[Opening Records to use section]

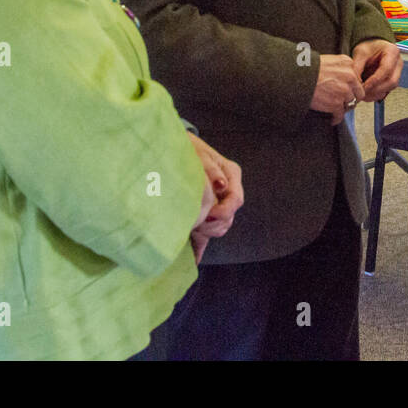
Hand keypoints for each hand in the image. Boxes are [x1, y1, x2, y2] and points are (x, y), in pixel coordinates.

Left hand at [187, 133, 243, 263]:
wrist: (171, 146)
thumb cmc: (187, 147)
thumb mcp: (198, 152)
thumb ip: (210, 168)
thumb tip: (221, 186)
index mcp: (231, 175)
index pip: (236, 200)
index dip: (224, 211)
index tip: (208, 216)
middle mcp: (227, 190)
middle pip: (229, 217)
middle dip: (212, 224)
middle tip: (193, 223)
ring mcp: (217, 203)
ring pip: (221, 227)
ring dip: (206, 232)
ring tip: (188, 229)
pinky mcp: (204, 213)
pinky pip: (206, 235)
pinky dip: (198, 249)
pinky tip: (191, 262)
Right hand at [311, 53, 365, 124]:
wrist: (296, 77)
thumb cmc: (308, 68)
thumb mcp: (328, 61)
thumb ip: (340, 68)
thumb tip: (345, 79)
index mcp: (348, 63)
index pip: (357, 79)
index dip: (352, 86)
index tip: (348, 91)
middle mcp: (350, 76)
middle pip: (358, 92)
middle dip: (352, 98)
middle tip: (344, 102)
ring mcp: (344, 91)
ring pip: (350, 104)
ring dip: (344, 108)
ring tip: (337, 110)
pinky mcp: (336, 104)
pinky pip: (340, 115)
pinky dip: (336, 118)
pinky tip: (332, 119)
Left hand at [352, 38, 401, 101]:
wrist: (372, 48)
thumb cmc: (368, 48)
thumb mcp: (360, 53)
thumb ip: (357, 67)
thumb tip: (355, 83)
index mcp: (392, 51)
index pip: (386, 69)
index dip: (375, 80)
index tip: (364, 86)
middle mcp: (398, 63)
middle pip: (392, 81)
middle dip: (376, 89)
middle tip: (363, 93)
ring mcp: (397, 72)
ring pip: (390, 87)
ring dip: (376, 93)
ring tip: (363, 94)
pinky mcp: (392, 80)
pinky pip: (387, 90)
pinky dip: (377, 95)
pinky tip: (367, 94)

[Closing Records to use section]

Exercise brief | Write out, word for word, the lines from the one containing "ring pip: (390, 87)" through the end of the records, with no other lines.

Solution to this problem |
ring pip: (390, 87)
ring dip: (376, 93)
ring tip: (363, 94)
pinky mcp: (392, 80)
pinky pip: (387, 90)
pinky dip: (377, 95)
pinky tip: (367, 94)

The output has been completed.